*** Begin section ***

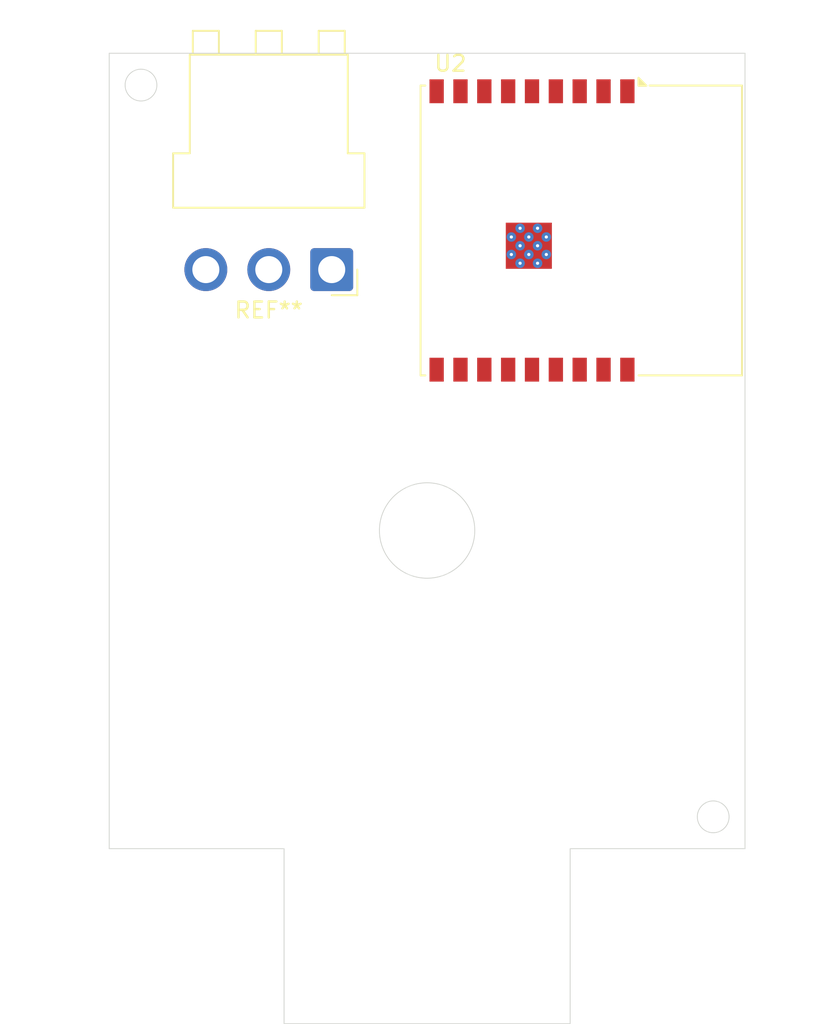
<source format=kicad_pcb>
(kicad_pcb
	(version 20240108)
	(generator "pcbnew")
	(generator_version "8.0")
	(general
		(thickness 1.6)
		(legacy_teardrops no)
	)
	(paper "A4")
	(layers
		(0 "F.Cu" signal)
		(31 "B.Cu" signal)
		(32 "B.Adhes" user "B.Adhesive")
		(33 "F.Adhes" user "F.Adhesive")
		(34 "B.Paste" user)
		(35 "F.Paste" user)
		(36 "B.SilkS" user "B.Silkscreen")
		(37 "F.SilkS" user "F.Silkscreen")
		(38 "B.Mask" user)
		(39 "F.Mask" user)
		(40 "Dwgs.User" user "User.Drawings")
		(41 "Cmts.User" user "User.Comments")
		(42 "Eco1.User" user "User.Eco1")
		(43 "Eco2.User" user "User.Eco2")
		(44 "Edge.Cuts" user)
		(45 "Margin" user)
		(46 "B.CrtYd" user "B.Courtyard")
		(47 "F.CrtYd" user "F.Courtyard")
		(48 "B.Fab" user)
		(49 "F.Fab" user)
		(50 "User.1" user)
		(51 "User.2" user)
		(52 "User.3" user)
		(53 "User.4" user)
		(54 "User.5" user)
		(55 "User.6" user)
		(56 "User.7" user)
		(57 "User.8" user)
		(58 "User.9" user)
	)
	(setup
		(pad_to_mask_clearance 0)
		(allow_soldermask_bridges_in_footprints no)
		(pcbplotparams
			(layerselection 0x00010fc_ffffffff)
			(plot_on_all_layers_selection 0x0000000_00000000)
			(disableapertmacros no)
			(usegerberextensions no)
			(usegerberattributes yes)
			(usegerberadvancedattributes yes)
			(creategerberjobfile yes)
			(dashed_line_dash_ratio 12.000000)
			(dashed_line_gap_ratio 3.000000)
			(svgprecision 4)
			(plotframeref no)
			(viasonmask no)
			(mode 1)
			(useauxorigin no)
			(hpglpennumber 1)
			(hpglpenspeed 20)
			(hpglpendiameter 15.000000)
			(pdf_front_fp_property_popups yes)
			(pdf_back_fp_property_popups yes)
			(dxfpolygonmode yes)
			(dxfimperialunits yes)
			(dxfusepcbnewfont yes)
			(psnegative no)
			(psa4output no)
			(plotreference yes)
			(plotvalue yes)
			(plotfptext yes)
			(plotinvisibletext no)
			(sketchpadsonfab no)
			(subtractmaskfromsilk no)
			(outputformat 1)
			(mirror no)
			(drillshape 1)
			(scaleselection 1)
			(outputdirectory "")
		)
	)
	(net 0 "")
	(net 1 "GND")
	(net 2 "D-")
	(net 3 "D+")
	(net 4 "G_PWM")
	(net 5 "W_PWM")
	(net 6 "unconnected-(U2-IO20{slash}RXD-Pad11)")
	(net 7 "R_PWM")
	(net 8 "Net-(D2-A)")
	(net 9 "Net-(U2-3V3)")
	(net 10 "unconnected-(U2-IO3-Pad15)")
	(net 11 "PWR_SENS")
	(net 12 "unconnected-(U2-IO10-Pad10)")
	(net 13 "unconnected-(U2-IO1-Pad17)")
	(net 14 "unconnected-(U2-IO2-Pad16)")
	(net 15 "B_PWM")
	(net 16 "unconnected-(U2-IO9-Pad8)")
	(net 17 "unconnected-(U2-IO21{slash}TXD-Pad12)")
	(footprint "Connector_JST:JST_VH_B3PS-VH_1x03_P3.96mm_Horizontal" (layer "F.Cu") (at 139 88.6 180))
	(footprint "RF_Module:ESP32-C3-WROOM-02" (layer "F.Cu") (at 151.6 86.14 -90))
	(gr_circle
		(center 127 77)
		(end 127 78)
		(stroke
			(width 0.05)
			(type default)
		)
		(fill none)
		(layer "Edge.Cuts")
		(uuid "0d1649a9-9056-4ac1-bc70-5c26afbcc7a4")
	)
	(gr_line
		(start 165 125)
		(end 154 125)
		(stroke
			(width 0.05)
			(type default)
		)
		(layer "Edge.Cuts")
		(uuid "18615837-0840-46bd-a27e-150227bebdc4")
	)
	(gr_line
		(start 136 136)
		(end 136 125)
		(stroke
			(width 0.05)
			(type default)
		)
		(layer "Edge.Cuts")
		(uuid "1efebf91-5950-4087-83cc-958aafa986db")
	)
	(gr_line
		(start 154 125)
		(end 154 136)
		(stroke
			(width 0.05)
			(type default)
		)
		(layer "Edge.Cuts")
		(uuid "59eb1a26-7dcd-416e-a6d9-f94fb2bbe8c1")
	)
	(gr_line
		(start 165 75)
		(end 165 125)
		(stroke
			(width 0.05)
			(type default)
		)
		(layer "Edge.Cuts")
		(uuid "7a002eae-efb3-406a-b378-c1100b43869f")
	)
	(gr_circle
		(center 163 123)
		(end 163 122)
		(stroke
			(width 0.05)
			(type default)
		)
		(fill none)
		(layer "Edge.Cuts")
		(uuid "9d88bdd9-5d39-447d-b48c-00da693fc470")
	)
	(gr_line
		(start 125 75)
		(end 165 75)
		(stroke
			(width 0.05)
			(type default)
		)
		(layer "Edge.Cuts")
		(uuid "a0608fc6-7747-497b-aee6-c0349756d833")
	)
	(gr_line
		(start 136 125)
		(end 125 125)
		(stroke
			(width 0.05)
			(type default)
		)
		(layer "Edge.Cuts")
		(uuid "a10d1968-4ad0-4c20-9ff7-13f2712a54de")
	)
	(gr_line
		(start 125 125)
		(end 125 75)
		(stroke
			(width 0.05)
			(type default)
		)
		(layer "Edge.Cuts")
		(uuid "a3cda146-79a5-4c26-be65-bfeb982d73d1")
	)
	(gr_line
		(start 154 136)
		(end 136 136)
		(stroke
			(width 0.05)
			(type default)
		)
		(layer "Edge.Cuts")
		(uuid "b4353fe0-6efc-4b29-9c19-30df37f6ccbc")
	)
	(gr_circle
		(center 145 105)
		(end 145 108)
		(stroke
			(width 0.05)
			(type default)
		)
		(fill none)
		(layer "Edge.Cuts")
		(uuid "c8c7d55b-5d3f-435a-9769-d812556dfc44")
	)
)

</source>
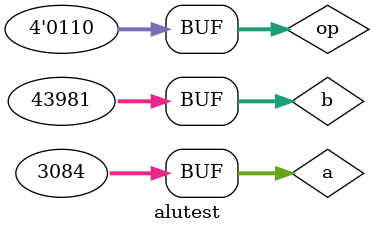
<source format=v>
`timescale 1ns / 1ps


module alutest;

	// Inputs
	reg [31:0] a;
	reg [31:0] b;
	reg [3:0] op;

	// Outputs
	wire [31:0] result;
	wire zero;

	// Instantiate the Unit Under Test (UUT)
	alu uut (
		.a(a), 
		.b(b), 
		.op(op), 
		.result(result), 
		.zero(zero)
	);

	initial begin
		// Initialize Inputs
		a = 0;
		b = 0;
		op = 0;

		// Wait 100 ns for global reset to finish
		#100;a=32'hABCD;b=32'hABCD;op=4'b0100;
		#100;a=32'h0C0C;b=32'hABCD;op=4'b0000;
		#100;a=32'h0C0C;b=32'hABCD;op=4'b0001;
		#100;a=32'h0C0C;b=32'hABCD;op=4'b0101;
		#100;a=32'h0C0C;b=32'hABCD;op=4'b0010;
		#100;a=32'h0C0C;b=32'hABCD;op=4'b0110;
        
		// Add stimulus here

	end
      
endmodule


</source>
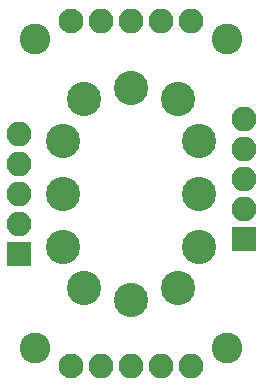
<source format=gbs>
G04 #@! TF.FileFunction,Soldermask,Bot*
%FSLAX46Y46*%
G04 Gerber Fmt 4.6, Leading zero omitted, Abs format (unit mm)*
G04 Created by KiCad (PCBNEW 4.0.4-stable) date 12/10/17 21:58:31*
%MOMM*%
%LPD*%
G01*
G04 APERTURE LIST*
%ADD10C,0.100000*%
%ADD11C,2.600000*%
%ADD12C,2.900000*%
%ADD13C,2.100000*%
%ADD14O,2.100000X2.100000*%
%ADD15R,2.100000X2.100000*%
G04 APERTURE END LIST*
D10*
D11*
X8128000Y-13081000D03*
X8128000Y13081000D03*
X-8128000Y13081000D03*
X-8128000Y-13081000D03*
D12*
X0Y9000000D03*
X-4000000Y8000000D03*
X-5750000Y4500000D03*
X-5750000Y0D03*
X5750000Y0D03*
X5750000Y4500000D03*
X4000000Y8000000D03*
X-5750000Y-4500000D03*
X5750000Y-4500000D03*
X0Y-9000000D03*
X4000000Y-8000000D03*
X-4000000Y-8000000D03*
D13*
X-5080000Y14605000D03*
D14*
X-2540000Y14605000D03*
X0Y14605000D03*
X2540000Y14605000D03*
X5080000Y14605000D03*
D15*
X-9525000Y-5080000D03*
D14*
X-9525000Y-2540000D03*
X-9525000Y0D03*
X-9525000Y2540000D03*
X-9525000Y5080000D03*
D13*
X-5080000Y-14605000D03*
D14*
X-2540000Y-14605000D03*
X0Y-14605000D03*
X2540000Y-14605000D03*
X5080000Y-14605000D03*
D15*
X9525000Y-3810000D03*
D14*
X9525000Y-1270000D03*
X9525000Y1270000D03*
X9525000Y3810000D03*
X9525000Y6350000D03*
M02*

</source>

*** End section ***

> **ACTIVITY**
The required output is the line holding "X-5080000Y14605000D03*" plus every line after it in the data, reproduced exactly.

> **RESPONSE**
X-5080000Y14605000D03*
D14*
X-2540000Y14605000D03*
X0Y14605000D03*
X2540000Y14605000D03*
X5080000Y14605000D03*
D15*
X-9525000Y-5080000D03*
D14*
X-9525000Y-2540000D03*
X-9525000Y0D03*
X-9525000Y2540000D03*
X-9525000Y5080000D03*
D13*
X-5080000Y-14605000D03*
D14*
X-2540000Y-14605000D03*
X0Y-14605000D03*
X2540000Y-14605000D03*
X5080000Y-14605000D03*
D15*
X9525000Y-3810000D03*
D14*
X9525000Y-1270000D03*
X9525000Y1270000D03*
X9525000Y3810000D03*
X9525000Y6350000D03*
M02*

</source>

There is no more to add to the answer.